Discover how easy it is to make cornbread, a dinnertime staple in the US. This crumbly, savoury quick bread is packed full of corn flavour with cheese, chilli and sesame to add extra seasoning. Great served with chilli or soup, or eaten as it is with a little butter melting on top.
Cornbread is a popular staple on dinner tables in the US, but is rarely made in the UK. I can’t think why – we have all the ingredients readily available, it comes together very quickly and tastes divine.
In the US it is often served with chilli, soups or recipes containing beans. But it’s also great with a little butter smeared on or just eaten out of your hand while you stomp across the Yorkshire Dales (okay, maybe that’s just me).

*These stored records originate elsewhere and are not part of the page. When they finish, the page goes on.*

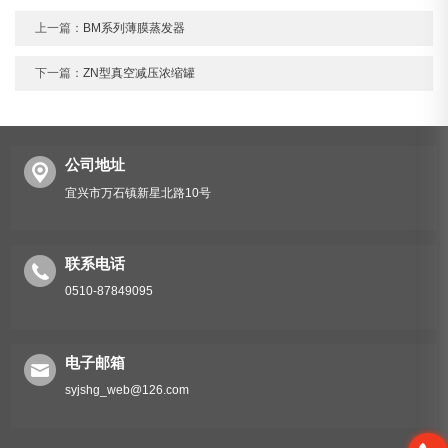
上一篇：
BM系列薄膜蒸发器
下一篇：
ZN型真空减压浓缩罐
公司地址
宜兴市万石镇新星北路10号
联系电话
0510-87849095
电子邮箱
syjshg_web@126.com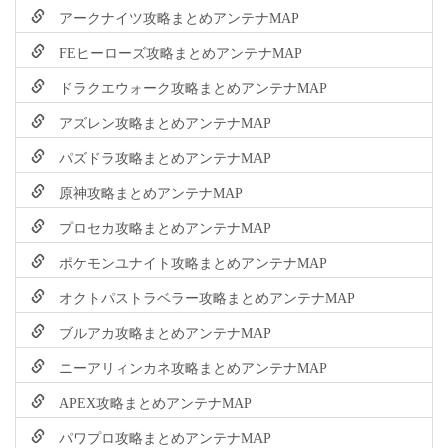
アークナイツ攻略まとめアンテナMAP
FEヒーローズ攻略まとめアンテナMAP
ドラクエウォーク攻略まとめアンテナMAP
アズレン攻略まとめアンテナMAP
パズドラ攻略まとめアンテナMAP
原神攻略まとめアンテナMAP
プロセカ攻略まとめアンテナMAP
ポケモンユナイト攻略まとめアンテナMAP
オクトパストラベラー攻略まとめアンテナMAP
ブルアカ攻略まとめアンテナMAP
ニーアリィンカネ攻略まとめアンテナMAP
APEX攻略まとめアンテナMAP
パワプロ攻略まとめアンテナMAP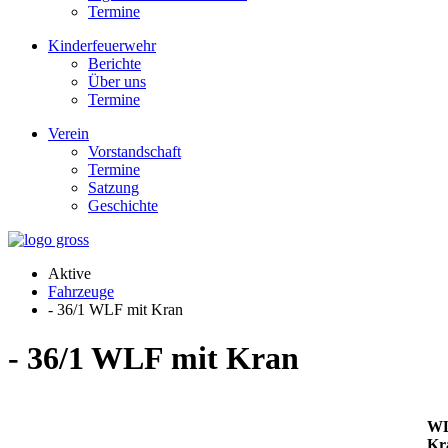
Termine
Kinderfeuerwehr
Berichte
Über uns
Termine
Verein
Vorstandschaft
Termine
Satzung
Geschichte
Aktive
Fahrzeuge
- 36/1 WLF mit Kran
- 36/1 WLF mit Kran
WL
Kr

There are simpler ways to make cornbread, using only polenta (cornmeal) and no fresh corn, but the addition of fresh corn, blended and cooked down to a purée so it doesn’t add too much extra moisture, takes the corn flavour in this bread to the next level.
You can adjust the spiciness of this bread in several ways – reduce the amount of chilli, use a different type of chilli or scrape out the seeds and membranes of the chilli before chopping it finely. However I do think the chilli is important here and should not be omitted. It adds a lovely layer of fresh chilli flavour to the bread, as opposed to mere hotness.
Cypriot halloumi is not a traditional choice, but it should certainly become one. As it doesn’t melt, you’re left with big, chewy, salty chunks of cheese in the dough that are a very nice surprise when you come across them.
Cornbread is best eaten warm, not too long after it has come out of the oven, but if that’s not practical or you have leftovers, store the bread in the freezer. Out on the work surface or in the fridge it will go stale very quickly.